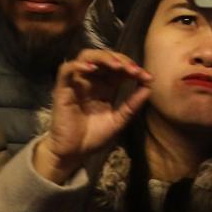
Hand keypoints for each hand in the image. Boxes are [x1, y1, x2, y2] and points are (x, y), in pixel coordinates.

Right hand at [35, 50, 150, 183]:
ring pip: (86, 56)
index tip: (147, 77)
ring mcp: (76, 83)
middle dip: (121, 59)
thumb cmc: (93, 137)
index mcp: (105, 86)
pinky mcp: (62, 89)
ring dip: (103, 57)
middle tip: (134, 70)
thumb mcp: (118, 121)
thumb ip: (132, 104)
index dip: (133, 68)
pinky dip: (78, 65)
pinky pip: (66, 70)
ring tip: (117, 66)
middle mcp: (91, 81)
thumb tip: (149, 87)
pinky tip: (92, 68)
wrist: (74, 154)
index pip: (119, 68)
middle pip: (104, 57)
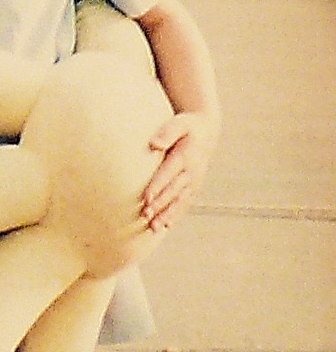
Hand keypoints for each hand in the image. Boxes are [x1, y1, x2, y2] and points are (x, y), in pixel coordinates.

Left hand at [141, 110, 215, 231]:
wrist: (207, 132)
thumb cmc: (187, 126)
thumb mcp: (179, 123)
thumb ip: (166, 133)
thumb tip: (153, 144)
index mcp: (185, 157)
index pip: (168, 174)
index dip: (157, 187)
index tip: (146, 198)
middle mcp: (192, 173)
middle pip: (173, 192)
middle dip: (159, 205)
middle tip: (145, 216)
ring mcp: (194, 182)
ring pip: (179, 202)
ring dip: (166, 215)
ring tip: (153, 228)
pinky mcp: (194, 188)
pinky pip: (185, 204)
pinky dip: (176, 215)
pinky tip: (165, 226)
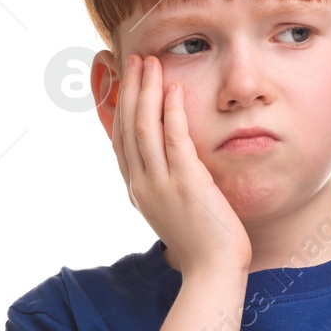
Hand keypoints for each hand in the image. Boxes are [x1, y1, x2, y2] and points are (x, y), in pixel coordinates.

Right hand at [109, 53, 250, 276]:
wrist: (212, 270)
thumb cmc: (201, 243)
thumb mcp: (174, 210)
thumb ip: (167, 185)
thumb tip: (169, 166)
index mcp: (137, 190)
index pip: (119, 140)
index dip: (119, 107)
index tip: (121, 80)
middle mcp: (141, 185)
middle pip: (127, 127)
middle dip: (130, 89)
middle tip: (135, 60)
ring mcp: (160, 184)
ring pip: (144, 127)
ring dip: (146, 91)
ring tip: (150, 63)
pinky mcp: (186, 183)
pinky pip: (174, 139)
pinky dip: (171, 111)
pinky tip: (173, 89)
┄┄┄┄┄┄┄┄┄┄
*What you should do*
In the listing above, find the line containing "wrist: (74, 154)" and the line containing "thumb tip: (153, 144)". Reproduce those lines and all between them exactly, with no pictures and nothing more.

*Completed task*
wrist: (74, 154)
index pip: (119, 68)
middle pip: (104, 57)
Hand keypoints for each hand in the image. Boxes are [x1, y1, x2, y2] and points are (x, y), in pixel coordinates.

Left hand at [141, 110, 215, 231]:
wrist: (207, 132)
thumb cmc: (187, 126)
thumb mcp: (179, 123)
thumb ip: (166, 133)
thumb tip: (153, 144)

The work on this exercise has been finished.